_Given exercise 1:_
Which lines of the records contain the string "shape"? Return each of them.

AnsweredAssumed Answered

Intel solver resource balloon!  Anyone else get intel solver always out of core?

Question asked by Steven Soeder on Feb 8, 2016
Latest reply on Feb 10, 2016 by Steven Soeder

I'm not sure if this is worth reporting to my VAR yet (as in a bug) or not, so I wanted to see if anyone else is seeing the same behavior.


I've reported this to my VAR.  I just wanted to know if anyone else has the same trouble with the Intel direct solver.


Every time I use the Intel solver it uses ALL of my memory (seemingly regardless of how much memory the machine has) and goes out of core (to the disk) and then it fails, telling me there is insufficient memory for the out of core solution.


I've tried running this study on two different machines, and I get the same resource balloon behavior on both machines.

I watched the resource monitor during solution and the Intel solver eats up ALL of the available memory, goes out of core, and then fails.

This happens on both machines, EVERY time, on every problem I've tried (so far this is one assembly model, trying 5-6 different studies, including static non-linear and static linear).


TLDR; I listed some KPIs at the bottom of this post comparing both machines using both Direct solvers vs the Intel.




Case study:

This is a linear static study on a 5 component assembly.

I've cut the assembly in half and I'm using planar symmetry.

I've simplified the components removing unnecessary features.

There are some non-penetration and some bonded contacts.

The whole thing is properly constrained and there is no movement or major non-linearities.

The problem does solve using direct & large problem direct sparse solvers, so I don't think there is an inherent issue with the setup or anything else in problem definition.

This particular study has around 2.6 million DOF, and some of the other versions where I'm attempting to achieve convergence with mesh controls and refinements, get upwards of 6.5 million DOF.  This is where the Intel direct solver is supposed to shine.

*Note, on the problems that get into 6-7million DOF the direct sparse solver does switch to large problem direct sparse.


The Intel solver definitely uses a lot more of the available resources, and it seems to (initially) solve large problems MUCH faster than Direct or LP Direct Sparse solvers, however it's totally useless as it bombs itself out every time.


Now it appears to me, from watching the KPIs available in resource monitor and the windows 10 task manager, that the Intel solver is unable to free the memory it's using quick enough to keep up with itself.  Here's what I mean:


Pre-balloon memory composition:

Lots of available free memory, a little in standby, very little "modified" memory. 


Early balloon memory composition:

Lots of memory being used, very little free. 

Seems to be ramping up and taking good advantage of the available memory.

_Task inputs:_

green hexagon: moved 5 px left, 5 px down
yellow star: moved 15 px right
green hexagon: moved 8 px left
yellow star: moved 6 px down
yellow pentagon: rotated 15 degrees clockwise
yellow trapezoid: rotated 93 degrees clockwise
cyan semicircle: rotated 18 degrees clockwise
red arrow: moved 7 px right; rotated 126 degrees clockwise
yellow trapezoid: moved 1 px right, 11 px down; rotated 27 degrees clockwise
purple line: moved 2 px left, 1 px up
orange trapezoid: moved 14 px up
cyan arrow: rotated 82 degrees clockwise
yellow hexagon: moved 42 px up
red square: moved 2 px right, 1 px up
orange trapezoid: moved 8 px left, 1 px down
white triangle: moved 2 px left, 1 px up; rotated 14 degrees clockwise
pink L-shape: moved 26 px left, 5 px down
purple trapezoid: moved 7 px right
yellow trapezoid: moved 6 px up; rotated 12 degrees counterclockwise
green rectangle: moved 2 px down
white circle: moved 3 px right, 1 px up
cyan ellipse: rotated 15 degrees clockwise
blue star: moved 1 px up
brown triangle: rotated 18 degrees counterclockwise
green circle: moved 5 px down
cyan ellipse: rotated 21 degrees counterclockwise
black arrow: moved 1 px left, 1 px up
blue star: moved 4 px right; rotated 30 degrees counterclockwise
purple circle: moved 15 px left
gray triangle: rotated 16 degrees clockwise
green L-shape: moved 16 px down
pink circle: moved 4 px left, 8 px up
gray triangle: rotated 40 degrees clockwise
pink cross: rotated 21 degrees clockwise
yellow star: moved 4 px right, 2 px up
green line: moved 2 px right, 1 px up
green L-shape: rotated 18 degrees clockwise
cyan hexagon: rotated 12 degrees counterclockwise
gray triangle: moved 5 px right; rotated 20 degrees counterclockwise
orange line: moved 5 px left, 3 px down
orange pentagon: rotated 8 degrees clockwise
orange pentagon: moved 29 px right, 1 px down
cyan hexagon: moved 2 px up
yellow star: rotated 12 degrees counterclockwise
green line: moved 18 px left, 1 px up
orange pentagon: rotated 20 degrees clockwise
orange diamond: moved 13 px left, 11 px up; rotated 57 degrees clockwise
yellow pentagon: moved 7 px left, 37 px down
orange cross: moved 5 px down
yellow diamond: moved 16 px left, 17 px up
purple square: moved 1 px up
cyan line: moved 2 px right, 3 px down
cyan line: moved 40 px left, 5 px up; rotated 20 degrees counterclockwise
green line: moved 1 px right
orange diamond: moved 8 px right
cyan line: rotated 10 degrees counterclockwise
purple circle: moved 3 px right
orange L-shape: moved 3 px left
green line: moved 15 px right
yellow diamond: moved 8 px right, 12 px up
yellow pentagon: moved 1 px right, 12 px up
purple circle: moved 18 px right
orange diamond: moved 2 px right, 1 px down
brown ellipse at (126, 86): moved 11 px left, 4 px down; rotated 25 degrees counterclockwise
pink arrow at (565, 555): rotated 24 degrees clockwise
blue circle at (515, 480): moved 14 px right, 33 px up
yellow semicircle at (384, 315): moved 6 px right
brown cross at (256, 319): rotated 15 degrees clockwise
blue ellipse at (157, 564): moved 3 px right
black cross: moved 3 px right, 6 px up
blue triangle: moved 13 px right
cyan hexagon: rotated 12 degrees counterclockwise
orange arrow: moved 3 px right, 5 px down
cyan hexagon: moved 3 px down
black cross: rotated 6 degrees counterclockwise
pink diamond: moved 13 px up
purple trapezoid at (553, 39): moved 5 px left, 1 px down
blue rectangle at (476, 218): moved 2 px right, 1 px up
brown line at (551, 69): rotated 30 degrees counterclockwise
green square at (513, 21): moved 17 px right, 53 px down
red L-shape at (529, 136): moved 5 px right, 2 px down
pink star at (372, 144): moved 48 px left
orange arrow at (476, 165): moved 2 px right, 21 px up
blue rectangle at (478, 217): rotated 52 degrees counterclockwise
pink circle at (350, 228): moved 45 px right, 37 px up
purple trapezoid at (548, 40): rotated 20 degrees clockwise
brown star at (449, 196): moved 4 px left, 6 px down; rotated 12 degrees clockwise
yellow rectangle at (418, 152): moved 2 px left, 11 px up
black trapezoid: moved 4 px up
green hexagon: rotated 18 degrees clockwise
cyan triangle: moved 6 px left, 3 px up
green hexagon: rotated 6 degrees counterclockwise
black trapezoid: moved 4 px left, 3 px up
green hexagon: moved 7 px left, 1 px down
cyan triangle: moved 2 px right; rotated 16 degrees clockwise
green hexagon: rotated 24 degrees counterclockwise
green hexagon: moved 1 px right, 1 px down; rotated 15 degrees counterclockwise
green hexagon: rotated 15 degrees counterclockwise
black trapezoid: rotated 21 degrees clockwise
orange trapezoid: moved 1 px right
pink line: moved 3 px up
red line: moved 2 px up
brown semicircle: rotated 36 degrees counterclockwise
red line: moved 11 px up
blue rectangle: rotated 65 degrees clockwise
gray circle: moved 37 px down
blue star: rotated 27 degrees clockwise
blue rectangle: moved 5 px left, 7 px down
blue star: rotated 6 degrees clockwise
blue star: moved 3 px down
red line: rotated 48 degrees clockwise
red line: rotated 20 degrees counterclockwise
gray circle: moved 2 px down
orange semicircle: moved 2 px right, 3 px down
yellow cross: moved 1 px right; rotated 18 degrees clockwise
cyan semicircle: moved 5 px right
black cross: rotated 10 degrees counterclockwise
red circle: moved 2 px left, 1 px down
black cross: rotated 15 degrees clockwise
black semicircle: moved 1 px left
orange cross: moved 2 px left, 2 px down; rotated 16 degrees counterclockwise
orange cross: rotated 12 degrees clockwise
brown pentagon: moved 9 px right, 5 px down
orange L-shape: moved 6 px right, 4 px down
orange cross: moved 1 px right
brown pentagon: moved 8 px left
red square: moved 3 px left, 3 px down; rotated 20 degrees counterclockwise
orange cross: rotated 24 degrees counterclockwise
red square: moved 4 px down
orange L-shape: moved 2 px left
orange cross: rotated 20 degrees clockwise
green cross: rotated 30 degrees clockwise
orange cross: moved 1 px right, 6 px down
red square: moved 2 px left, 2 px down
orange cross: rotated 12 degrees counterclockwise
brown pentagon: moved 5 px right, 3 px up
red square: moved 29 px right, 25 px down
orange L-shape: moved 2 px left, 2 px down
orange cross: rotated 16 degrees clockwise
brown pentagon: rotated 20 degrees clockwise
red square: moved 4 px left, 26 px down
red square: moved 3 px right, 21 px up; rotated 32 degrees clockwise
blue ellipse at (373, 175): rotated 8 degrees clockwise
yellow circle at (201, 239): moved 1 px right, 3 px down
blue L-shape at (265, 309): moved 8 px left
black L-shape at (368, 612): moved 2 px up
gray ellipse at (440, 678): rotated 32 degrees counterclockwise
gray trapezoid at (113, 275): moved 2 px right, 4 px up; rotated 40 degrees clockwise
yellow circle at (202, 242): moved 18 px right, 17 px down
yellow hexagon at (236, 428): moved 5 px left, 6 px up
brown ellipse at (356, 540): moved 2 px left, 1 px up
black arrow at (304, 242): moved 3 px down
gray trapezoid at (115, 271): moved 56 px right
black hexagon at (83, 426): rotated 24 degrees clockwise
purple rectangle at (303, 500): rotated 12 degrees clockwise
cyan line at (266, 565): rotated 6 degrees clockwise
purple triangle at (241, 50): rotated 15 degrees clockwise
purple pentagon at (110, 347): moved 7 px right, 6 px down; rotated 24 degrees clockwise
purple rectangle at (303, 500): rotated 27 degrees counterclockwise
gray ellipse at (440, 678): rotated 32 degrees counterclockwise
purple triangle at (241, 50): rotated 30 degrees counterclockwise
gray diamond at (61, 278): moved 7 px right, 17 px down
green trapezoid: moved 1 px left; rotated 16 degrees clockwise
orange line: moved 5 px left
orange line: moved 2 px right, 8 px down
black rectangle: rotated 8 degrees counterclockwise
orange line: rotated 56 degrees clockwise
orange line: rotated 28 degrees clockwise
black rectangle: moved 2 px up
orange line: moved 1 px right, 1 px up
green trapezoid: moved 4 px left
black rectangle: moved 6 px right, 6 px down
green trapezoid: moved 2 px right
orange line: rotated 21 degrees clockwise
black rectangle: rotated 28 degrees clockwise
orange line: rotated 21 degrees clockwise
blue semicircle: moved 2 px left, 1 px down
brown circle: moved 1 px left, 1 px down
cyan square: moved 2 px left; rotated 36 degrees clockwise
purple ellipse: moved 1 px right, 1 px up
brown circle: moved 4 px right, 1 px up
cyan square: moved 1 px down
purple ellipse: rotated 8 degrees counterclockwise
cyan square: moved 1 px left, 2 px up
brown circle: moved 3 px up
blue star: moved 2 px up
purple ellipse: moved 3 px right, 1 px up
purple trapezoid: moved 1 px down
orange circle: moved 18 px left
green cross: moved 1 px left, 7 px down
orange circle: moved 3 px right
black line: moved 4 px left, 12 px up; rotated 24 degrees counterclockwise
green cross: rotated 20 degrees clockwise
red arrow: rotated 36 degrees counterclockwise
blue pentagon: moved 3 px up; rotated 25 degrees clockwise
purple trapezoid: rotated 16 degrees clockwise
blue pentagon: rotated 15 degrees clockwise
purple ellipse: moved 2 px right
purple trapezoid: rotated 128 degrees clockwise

_Given exercise 2:_
In two sentences, what does the Intel solver thread above say?

_Expected output 1:_
pink L-shape: moved 26 px left, 5 px down
green L-shape: moved 16 px down
green L-shape: rotated 18 degrees clockwise
orange L-shape: moved 3 px left
red L-shape at (529, 136): moved 5 px right, 2 px down
orange L-shape: moved 6 px right, 4 px down
orange L-shape: moved 2 px left
orange L-shape: moved 2 px left, 2 px down
blue L-shape at (265, 309): moved 8 px left
black L-shape at (368, 612): moved 2 px up

_Expected output 2:_
On two machines, every time, the Intel direct solver uses all available memory, goes out of core, and then fails with a message that there is insufficient memory for the out-of-core solution. The case study is a linear static study of a 5-component assembly with about 2.6 million DOF that solves with the direct and large problem direct sparse solvers, and although the Intel solver initially seems much faster, the poster calls it useless because it fails every time.